Job item.
Pull out each line in the rows below that contains the word "Type", and copy those lines unchanged.

Source information.
▬▬▬▬▬▬▬▬▬▬
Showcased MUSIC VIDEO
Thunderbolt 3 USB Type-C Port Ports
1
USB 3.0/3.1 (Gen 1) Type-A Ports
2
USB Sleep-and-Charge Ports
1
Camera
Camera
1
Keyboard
▬▬▬▬▬▬▬▬▬▬
Finished task.
Thunderbolt 3 USB Type-C Port Ports
USB 3.0/3.1 (Gen 1) Type-A Ports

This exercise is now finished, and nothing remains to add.